Top of Input
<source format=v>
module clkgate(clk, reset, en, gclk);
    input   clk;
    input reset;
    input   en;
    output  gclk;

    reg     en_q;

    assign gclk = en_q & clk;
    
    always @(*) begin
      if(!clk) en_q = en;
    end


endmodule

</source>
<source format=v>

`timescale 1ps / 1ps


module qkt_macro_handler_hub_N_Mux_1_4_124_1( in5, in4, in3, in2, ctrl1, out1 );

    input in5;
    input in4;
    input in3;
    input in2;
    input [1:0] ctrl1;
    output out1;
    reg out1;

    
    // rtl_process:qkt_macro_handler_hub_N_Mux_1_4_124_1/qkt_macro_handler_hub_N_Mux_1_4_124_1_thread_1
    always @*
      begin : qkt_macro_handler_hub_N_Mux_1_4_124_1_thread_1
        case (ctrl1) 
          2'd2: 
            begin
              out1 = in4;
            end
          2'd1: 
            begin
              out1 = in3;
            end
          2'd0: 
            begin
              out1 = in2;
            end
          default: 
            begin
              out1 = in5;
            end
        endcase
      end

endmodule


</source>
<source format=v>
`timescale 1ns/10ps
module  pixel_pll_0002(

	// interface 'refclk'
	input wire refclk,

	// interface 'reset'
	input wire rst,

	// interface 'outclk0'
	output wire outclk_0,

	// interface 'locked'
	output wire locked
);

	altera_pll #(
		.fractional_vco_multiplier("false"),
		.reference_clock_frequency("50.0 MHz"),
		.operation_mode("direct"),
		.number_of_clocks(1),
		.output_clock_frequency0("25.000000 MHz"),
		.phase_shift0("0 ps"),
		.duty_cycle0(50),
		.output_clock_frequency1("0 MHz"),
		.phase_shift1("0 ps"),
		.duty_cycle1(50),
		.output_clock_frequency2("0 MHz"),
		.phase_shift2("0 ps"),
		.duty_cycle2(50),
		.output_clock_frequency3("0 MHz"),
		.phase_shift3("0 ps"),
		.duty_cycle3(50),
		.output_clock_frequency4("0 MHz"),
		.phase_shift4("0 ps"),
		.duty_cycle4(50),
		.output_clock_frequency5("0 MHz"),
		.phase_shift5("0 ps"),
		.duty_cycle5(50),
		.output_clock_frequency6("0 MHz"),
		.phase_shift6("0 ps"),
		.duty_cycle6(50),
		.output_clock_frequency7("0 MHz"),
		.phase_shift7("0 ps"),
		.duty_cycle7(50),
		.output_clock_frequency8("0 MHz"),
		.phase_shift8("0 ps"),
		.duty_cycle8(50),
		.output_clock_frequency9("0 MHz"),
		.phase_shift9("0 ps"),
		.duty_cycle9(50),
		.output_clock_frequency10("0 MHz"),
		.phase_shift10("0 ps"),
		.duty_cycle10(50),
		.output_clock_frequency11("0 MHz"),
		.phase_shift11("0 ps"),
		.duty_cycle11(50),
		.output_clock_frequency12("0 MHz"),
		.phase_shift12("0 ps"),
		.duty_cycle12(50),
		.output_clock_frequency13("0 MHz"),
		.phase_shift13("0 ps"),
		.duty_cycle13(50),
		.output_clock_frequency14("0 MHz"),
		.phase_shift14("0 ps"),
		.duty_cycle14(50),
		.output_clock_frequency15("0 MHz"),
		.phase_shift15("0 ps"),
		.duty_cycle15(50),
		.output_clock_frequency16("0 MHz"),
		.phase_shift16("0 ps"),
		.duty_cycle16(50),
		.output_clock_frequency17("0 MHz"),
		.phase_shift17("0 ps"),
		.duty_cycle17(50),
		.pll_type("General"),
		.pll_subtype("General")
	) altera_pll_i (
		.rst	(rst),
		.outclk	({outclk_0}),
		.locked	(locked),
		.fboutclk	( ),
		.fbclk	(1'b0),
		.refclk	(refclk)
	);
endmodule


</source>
Bottom of Input
Top of Input
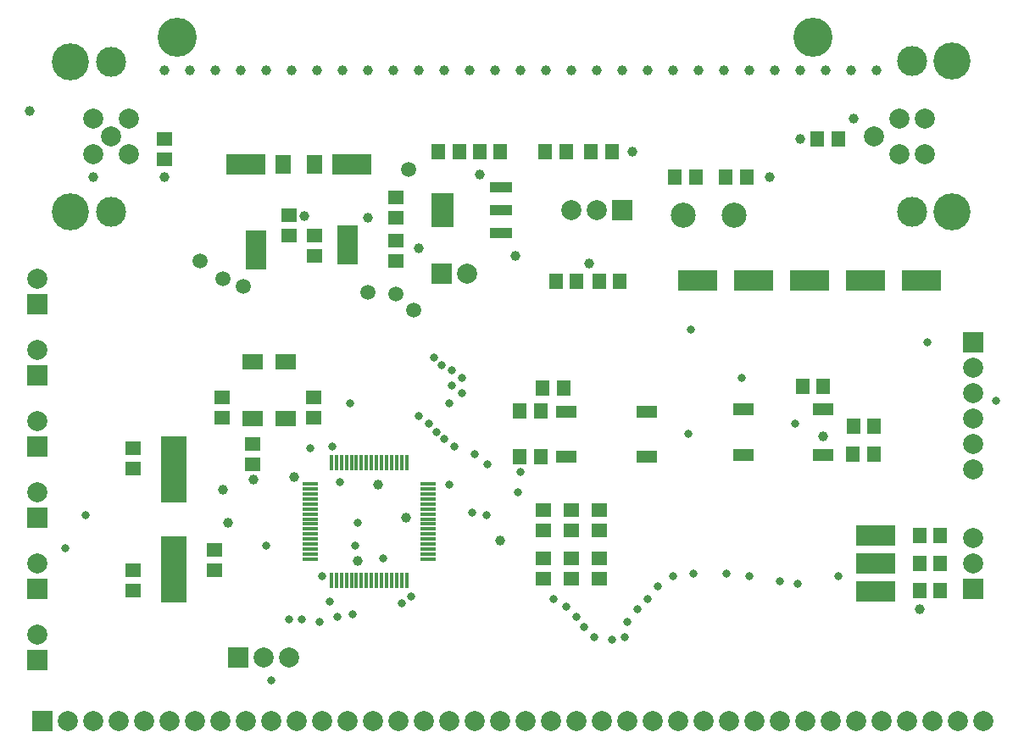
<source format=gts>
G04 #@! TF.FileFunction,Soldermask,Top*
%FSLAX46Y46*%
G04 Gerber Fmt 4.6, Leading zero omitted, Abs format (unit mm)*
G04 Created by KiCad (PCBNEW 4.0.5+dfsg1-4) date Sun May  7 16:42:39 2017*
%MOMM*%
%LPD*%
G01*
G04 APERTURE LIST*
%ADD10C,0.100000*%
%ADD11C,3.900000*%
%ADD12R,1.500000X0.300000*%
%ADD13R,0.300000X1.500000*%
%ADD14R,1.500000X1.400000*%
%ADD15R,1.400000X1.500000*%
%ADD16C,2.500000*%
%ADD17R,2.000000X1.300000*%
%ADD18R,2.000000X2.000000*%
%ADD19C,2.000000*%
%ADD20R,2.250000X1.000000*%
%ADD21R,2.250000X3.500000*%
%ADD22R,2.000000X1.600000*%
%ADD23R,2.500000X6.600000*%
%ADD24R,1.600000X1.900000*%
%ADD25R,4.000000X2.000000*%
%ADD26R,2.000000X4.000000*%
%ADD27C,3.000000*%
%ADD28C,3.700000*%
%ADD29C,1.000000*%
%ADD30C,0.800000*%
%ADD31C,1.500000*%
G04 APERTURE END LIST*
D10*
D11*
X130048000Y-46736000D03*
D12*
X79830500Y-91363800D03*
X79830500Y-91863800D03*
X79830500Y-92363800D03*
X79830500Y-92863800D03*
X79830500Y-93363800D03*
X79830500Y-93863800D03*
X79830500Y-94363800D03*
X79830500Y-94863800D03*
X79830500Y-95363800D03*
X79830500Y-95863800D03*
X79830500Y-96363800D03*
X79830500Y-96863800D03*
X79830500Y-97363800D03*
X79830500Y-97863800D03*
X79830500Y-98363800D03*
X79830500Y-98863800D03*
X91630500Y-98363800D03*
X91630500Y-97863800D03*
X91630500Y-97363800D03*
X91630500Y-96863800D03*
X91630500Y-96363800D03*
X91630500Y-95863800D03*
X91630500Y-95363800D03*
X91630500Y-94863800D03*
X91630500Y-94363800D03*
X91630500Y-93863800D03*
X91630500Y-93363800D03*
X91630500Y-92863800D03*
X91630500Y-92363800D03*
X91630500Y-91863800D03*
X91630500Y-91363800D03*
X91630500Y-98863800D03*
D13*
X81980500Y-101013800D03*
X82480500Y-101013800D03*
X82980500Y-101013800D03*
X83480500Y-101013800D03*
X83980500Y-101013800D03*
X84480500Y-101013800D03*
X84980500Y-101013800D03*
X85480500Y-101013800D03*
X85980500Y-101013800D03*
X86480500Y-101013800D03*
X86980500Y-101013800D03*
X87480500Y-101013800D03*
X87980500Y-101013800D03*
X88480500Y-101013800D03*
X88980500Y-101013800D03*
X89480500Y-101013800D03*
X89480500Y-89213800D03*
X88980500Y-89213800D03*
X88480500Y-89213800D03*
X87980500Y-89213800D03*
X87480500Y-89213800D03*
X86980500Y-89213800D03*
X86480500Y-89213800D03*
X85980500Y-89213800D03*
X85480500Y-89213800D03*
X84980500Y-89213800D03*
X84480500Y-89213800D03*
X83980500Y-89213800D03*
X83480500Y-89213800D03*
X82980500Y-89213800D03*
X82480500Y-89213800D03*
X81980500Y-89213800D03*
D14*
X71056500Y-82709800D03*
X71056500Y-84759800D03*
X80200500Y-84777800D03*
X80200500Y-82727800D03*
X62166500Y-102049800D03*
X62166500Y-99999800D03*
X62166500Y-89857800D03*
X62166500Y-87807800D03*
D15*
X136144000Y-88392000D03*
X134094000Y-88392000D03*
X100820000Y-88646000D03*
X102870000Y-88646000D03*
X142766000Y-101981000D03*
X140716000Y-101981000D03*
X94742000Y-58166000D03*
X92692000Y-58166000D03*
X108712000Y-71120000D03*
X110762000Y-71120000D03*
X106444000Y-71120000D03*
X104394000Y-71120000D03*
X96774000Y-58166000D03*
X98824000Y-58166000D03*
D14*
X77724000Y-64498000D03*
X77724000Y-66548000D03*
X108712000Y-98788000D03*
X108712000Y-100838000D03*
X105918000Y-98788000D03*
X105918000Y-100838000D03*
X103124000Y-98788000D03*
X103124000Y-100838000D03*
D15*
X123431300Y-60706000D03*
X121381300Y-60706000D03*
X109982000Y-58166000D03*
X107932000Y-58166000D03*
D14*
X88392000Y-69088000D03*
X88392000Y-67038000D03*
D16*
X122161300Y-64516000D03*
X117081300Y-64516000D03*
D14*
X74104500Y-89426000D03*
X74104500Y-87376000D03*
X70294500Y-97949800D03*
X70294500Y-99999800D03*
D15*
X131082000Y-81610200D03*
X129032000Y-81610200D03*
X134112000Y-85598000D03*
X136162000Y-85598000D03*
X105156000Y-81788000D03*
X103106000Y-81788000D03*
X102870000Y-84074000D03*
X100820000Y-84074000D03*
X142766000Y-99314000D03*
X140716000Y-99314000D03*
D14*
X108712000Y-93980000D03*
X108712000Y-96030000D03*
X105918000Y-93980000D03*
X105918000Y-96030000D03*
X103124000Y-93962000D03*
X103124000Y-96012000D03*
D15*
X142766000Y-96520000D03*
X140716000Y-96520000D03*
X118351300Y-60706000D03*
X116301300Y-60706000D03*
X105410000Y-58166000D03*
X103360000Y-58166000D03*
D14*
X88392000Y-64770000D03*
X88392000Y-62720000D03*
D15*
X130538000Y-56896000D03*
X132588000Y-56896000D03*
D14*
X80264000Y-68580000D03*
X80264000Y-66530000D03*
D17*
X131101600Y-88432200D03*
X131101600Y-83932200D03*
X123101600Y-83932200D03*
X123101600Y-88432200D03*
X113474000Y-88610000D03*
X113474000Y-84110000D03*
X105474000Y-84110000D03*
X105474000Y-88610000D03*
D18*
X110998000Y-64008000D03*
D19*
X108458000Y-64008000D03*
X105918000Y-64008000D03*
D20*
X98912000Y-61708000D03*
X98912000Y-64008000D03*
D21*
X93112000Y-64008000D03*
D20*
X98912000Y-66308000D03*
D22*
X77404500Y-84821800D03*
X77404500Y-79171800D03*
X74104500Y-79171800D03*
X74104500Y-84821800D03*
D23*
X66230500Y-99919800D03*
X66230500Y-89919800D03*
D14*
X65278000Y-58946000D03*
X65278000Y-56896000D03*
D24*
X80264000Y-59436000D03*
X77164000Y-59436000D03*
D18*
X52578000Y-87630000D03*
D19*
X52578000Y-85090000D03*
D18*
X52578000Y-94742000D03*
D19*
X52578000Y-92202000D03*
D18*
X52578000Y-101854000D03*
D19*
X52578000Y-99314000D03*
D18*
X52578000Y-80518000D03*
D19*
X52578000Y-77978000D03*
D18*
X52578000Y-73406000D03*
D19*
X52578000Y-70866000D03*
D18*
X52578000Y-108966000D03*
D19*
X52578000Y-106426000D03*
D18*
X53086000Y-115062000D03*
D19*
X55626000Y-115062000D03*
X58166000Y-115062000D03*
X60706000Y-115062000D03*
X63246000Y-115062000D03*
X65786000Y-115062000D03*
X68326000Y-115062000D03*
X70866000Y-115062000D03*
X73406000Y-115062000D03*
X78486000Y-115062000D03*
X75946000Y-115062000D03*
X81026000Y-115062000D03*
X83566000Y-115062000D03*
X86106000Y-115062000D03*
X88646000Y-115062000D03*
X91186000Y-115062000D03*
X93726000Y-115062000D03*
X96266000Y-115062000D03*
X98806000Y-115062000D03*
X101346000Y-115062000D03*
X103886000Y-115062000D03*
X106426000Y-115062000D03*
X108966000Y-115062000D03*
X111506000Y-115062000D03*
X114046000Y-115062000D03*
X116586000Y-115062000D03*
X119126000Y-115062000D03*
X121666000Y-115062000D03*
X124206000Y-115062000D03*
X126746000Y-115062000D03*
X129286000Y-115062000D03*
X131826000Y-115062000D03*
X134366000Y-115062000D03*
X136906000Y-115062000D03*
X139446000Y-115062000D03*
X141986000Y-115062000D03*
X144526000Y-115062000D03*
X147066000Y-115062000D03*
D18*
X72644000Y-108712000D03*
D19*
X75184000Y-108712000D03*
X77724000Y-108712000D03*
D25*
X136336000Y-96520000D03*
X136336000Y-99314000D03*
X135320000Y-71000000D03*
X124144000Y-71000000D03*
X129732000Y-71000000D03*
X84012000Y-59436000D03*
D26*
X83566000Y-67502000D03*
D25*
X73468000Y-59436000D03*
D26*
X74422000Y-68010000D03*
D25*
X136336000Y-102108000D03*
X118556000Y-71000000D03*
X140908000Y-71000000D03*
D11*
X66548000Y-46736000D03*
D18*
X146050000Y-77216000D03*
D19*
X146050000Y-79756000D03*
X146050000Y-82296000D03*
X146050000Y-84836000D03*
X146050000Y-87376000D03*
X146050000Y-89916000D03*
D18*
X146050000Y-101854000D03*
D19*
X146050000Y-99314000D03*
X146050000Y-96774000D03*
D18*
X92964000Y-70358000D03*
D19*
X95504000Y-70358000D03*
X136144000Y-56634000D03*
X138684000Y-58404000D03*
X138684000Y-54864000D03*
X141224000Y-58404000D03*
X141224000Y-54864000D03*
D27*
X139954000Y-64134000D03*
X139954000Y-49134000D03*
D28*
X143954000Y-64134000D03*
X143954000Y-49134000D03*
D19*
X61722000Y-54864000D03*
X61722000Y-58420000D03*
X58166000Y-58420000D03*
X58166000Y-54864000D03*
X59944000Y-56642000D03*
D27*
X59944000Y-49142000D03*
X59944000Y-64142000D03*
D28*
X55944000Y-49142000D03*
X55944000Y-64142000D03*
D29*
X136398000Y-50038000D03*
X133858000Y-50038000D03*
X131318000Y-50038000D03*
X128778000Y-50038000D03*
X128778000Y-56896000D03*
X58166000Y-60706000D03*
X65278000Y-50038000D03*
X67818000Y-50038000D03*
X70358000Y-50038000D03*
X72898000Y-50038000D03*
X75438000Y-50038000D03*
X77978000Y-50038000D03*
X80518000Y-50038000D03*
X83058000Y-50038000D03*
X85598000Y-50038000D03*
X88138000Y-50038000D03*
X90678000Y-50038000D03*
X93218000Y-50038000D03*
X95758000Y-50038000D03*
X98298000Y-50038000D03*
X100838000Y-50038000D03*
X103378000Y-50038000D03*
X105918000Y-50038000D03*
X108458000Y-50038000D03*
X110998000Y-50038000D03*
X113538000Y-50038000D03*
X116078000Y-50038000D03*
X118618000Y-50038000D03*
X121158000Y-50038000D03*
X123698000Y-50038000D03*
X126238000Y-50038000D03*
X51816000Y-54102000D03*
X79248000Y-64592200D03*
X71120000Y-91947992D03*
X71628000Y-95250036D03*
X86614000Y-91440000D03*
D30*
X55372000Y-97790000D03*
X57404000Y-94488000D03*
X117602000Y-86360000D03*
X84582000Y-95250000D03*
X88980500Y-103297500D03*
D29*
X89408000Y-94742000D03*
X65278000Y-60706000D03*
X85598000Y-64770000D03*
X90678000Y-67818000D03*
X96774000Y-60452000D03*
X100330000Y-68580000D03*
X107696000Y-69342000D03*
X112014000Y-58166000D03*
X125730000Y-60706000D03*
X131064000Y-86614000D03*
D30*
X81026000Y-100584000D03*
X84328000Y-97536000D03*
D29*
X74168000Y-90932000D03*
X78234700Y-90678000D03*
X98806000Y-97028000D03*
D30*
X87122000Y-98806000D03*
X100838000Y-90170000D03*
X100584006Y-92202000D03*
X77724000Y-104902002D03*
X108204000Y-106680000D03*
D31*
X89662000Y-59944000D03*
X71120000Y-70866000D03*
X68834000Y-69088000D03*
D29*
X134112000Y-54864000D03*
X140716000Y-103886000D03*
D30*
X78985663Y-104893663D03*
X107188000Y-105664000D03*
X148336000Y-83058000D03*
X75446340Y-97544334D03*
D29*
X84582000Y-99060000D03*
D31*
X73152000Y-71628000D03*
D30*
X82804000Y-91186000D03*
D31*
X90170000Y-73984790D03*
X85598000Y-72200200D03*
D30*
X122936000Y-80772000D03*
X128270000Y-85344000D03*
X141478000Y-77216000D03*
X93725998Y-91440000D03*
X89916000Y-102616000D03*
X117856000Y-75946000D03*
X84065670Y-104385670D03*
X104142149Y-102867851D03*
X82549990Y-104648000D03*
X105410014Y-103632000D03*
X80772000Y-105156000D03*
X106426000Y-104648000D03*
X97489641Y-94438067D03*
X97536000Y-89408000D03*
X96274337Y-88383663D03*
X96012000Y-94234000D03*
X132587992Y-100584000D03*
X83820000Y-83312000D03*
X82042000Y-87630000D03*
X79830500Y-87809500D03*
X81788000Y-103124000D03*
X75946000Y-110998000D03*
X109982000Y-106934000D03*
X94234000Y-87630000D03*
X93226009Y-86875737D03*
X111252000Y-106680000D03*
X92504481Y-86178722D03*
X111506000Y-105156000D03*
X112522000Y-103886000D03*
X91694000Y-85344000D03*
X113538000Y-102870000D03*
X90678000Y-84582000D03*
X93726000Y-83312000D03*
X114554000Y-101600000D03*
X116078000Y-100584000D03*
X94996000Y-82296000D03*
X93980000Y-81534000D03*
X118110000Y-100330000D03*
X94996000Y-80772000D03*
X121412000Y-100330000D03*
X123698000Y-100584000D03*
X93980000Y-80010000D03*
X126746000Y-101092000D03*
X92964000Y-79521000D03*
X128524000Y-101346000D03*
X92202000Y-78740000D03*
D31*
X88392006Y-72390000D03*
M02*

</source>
Bottom of Input
> [Task item]: Which lines in the listing above include the string "reset"? Copy each of them.

> [Output for this exercise]:
module clkgate(clk, reset, en, gclk);
    input reset;
	// interface 'reset'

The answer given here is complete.